■ **TASK REQUIREMENTS**:
Say how many lines in the entries hold the word "crashes", and reply with that number only.

■ **GIVEN RECORDS**:
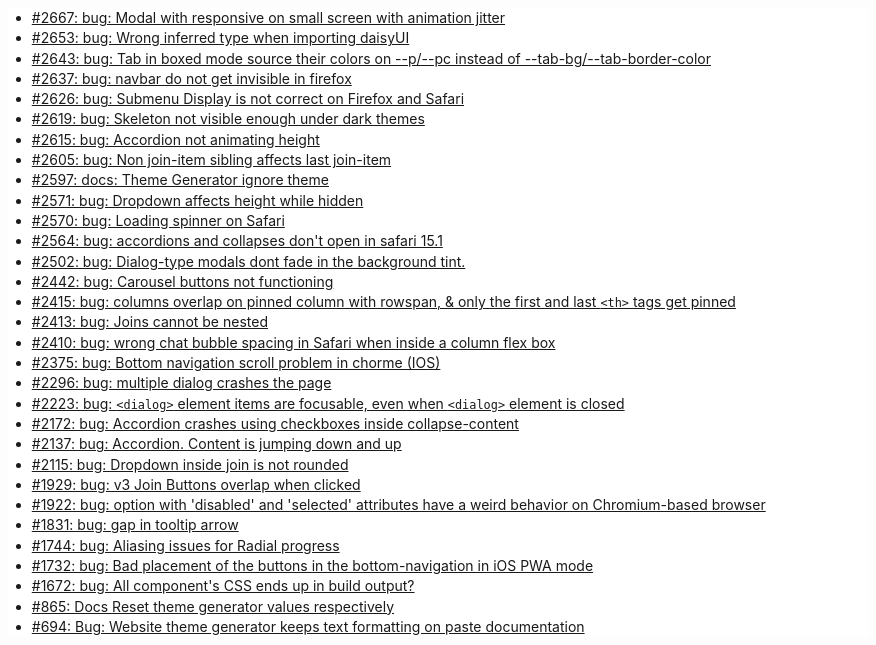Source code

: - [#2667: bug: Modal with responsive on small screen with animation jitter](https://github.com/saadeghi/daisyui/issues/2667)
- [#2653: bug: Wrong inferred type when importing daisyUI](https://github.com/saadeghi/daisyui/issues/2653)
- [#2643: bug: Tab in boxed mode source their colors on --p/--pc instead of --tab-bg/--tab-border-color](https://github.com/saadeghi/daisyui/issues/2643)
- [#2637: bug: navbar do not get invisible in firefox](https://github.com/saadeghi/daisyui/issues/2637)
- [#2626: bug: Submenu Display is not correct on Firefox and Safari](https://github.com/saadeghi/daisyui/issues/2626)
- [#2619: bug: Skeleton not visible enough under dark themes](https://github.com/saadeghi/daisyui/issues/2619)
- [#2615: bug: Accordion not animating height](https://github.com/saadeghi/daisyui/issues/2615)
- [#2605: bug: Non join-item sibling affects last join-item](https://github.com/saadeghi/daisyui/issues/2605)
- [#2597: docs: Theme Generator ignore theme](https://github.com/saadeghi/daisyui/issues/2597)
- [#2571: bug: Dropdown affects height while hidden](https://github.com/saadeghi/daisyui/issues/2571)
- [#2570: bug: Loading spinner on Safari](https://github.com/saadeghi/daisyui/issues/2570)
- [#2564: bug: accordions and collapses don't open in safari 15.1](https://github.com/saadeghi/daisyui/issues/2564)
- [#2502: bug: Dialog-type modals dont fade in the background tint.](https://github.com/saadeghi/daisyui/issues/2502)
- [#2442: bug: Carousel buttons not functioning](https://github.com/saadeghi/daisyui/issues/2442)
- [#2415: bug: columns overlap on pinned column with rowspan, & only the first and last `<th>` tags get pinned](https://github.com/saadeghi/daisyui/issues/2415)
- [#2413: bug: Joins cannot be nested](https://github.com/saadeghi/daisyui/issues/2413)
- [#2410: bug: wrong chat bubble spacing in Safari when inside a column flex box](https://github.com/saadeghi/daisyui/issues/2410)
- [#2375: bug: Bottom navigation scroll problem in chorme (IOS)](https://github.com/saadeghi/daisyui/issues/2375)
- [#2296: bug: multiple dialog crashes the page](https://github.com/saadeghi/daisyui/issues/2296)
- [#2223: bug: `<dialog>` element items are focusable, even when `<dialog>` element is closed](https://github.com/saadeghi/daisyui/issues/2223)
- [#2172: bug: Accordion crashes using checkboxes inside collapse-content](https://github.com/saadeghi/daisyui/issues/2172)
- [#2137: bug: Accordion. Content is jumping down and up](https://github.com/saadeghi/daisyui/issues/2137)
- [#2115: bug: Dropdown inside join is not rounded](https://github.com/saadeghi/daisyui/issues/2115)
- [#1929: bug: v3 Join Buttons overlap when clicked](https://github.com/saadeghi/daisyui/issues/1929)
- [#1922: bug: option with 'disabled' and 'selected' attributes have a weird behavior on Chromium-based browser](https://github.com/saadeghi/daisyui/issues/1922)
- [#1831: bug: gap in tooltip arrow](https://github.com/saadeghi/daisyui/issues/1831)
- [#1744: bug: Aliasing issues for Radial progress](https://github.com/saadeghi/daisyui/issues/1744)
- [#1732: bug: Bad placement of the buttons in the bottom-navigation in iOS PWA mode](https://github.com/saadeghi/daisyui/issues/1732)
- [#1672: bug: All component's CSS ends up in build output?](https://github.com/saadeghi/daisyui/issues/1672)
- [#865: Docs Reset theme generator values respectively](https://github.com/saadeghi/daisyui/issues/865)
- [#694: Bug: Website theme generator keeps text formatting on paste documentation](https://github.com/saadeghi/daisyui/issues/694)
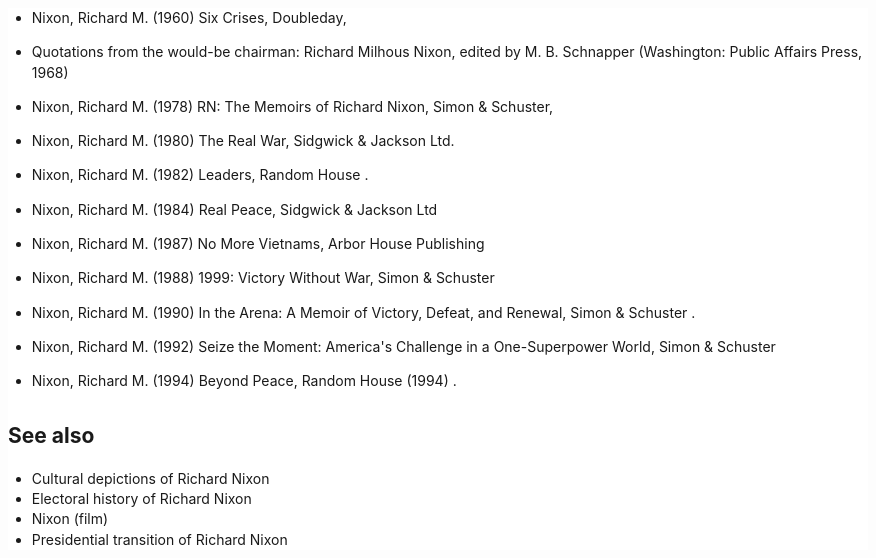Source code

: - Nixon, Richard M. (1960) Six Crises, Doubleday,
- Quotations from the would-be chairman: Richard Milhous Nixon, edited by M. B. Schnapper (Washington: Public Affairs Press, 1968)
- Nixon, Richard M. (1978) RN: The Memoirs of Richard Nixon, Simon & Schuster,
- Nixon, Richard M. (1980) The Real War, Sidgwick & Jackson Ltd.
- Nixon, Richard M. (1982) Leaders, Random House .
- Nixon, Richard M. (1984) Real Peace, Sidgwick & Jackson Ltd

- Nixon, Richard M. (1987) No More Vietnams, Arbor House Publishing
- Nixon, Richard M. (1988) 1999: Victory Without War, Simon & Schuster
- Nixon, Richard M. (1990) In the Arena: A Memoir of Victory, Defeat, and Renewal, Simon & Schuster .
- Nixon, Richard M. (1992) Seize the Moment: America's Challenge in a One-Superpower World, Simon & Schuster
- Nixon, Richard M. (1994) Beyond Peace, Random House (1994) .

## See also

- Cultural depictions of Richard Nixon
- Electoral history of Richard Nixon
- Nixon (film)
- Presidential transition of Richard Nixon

■ **RESPONSE TO THIS EXERCISE**:
2